Beyond its lipid-modifying actions, niacin is also used to treat pellagra, a deficiency disease characterized by dermatitis, diarrhea, and dementia. While nicotinamide can prevent pellagra, nicotinic acid is effective in treating it. Research also explores its potential in supporting skin health by improving the appearance of aged skin and reducing hyperpigmentation.
Potential Side Effects and Safety
Nicotinate, particularly nicotinic acid, can cause several side effects, with the “niacin flush” being most common. This reaction involves warmth, redness, itching, or a tingly sensation, primarily on the face, arms, and chest, and can also include headaches. Starting with low doses and gradually increasing them, or taking aspirin about 30 minutes before the niacin dose, may help mitigate this effect.
Other potential adverse effects include gastrointestinal upset, such as nausea, vomiting, and diarrhea. Liver toxicity is a more serious concern, especially with high doses or sustained-release forms of niacin, with transient elevations in liver enzymes occurring in up to 20% of users. Severe cases, though less common, can lead to liver failure.
Niacin can interact with certain medications, including those that slow blood clotting, potentially increasing the risk of bruising and bleeding. It is also contraindicated in individuals with severe liver disease, active peptic ulcers, or active bleeding due to increased risks.
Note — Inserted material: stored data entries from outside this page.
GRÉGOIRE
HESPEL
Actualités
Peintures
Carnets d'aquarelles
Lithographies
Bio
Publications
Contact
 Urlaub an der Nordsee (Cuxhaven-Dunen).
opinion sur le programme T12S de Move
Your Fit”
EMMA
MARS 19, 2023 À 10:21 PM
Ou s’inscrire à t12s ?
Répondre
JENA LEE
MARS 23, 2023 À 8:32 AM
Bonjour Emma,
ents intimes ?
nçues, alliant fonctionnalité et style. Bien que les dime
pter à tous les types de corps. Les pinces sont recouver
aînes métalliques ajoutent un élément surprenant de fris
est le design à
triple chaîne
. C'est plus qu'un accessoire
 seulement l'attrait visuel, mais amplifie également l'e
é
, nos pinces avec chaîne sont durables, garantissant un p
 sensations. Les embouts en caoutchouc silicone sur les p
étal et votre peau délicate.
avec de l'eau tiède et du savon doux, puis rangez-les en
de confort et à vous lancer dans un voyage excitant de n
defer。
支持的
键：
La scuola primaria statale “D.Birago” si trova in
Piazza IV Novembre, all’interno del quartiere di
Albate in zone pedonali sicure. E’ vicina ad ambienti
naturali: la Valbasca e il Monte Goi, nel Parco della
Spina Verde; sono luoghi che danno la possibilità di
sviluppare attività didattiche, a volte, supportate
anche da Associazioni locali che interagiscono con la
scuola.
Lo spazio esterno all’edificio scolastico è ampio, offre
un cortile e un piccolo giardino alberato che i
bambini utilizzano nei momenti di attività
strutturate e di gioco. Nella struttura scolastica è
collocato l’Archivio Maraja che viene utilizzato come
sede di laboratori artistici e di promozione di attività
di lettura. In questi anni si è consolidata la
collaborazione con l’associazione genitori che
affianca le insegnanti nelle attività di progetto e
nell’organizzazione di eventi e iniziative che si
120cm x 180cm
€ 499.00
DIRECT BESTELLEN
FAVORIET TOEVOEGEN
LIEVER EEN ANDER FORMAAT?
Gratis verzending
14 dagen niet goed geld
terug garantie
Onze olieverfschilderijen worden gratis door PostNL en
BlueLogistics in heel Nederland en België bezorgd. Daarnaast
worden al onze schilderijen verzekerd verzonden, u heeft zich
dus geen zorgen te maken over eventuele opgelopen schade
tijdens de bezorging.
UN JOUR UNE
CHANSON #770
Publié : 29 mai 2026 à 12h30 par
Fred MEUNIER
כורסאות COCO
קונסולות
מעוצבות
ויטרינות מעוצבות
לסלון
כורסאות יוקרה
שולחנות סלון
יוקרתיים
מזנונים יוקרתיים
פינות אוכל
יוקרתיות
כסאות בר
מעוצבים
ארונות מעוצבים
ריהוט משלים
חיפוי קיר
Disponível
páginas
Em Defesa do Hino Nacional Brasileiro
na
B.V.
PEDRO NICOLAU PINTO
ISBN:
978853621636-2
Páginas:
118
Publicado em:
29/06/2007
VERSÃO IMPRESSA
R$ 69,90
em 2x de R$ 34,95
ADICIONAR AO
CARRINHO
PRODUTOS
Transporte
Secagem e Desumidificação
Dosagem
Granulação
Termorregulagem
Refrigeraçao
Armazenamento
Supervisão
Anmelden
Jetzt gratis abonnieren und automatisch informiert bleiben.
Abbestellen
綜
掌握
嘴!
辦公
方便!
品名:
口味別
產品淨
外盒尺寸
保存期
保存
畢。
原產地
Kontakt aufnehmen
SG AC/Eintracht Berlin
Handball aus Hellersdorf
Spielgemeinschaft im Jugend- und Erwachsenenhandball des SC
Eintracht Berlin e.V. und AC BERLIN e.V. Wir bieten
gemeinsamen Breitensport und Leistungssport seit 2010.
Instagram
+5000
Guidance on Supplementation
The Recommended Dietary Allowance (RDA) for Vitamin B3 varies by age and sex. For adult men, the RDA is around 16 mg per day, and for adult women, it is around 14 mg per day, with slightly higher needs during pregnancy. These amounts are met through a balanced diet.
Tolerable Upper Intake Levels (ULs) have been established to prevent adverse effects from excessive intake. For supplemental nicotinic acid, the UL for adults is 10 mg/day, while for supplemental nicotinamide, it is higher, around 900 mg/day. These ULs are for supplemental forms, not dietary intake.
It is advisable to consult a healthcare professional before starting any nicotinate supplementation, especially when considering therapeutic doses for conditions like high cholesterol. Dietary sources of Vitamin B3, found in foods like meat, fish, nuts, and whole grains, are preferred for meeting daily requirements.